● **Ihre Aufgabe**:
Wie lässt sich der Text zur Beweislast beim Arbeitszeugnis nach seinem letzten Satz fortsetzen?

Arbeitszeugnis: Überdurchschnittliche Leistung muss Arbeitnehmer beweisen
Ein Arbeitnehmer bat nach Beendigung seines 10-monatigen Arbeitsverhältnisses um ein Arbeitszeugnis. Der Arbeitgeber kam dieser Bitte auch nach, allerdings war dem Mitarbeiter die durchschnittliche Beurteilung zu wenig. Stattdessen verlangte er eine Bewertung mit der Formulierung: „stets zur vollsten Zufriedenheit“, was Note 1 entspricht. Der Arbeitgeber hielt dagegen, dass der Mitarbeiter diese Leistung nicht erbracht habe.
Das sah das Landesarbeitsgericht (LAG) Rheinland-Pfalz ebenso und wies die Zeugnisberichtigungsklage ab . Der Mitarbeiter habe keine Umstände nachgewiesen, die eine mehr als durchschnittliche Beurteilung rechtfertigen würden.
LAG Rheinland-Pfalz, Urteil vom 07.03.2007, Az.: 7 Sa 992/06
Mit „Durchschnitt“ sind Sie auf der sicheren Seite
Will ein Arbeitnehmer eine überdurchschnittliche Leistungsbeurteilung erreichen, muss er im Streitfall die Tatsachen beweisen , aus denen sich eine bessere Beurteilung ergeben soll. Haben Sie dagegen „unterdurchschnittlich“ benotet, tragen Sie als Arbeitgeber die Beweislast dafür, dass Ihr Mitarbeiter nicht einmal durchschnittlich gearbeitet hat.

● **Bereitgestellte Daten**:
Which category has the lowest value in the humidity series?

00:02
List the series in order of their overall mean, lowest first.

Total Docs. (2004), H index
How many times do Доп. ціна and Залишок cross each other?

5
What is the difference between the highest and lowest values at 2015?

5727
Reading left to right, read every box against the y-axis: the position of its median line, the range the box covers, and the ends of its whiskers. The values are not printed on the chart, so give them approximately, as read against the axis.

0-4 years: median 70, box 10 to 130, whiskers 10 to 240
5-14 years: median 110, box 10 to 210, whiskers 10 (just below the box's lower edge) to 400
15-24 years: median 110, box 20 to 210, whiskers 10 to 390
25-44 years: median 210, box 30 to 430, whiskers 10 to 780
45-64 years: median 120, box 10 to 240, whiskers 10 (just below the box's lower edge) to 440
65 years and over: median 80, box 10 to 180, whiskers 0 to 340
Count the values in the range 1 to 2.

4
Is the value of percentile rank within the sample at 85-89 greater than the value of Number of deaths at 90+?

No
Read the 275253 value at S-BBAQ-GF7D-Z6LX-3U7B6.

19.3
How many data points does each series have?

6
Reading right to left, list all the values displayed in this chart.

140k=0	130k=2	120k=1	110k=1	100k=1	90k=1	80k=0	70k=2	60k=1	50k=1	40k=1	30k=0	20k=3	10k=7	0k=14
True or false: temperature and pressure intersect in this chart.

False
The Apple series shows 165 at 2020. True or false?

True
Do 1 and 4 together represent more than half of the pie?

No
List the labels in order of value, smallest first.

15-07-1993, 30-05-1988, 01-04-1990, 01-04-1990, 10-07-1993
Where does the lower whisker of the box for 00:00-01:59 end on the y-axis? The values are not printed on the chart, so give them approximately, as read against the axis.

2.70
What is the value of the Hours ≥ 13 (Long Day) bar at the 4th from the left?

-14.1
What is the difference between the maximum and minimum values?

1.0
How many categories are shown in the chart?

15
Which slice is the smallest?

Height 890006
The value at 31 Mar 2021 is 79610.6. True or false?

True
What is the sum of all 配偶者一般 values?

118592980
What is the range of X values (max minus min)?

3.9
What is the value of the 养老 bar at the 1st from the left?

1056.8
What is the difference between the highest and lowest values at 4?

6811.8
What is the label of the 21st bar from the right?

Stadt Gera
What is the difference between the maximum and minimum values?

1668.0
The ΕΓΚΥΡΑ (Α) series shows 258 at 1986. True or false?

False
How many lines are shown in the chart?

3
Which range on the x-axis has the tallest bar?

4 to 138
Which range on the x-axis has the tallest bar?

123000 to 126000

● **Ergebnis der Übung**:
Arbeitgeber-Tipp : War die Leistung nicht überragend, sind Sie sind immer auf der sicheren Seite, wenn Sie dem Mitarbeiter eine durchschnittliche Leistung (= Note 3) attestieren . Dann muss der Mitarbeiter beweisen, besser gewesen zu sein – gerade bei kurzen Beschäftigungszeiten meist ein hoffnungsloses Unterfangen.
Verwenden Sie diese Formulierungen
Für die so genannte „Zufriedenheitsformel“ hat sich in der Praxis folgende Notenskala entwickelt:
1
Mit seiner Leistung waren wir stets außerordentlich zufrieden.
oder
Seine Aufgaben erledigte er stets zu unserer vollsten Zufriedenheit.
2
Seine Aufgaben erledigte er stets zu unserer vollen Zufriedenheit.
3
Seine Aufgaben erledigte er zu unserer vollen Zufriedenheit . (= Durchschnitt!)
4
Seine Aufgaben erledigte er zu unserer Zufriedenheit.
5
Seine Aufgaben erledigte er im Großen und Ganzen zu unserer Zufriedenheit.
Diese Meldung entspricht unter Umständen nicht mehr dem neuesten Stand.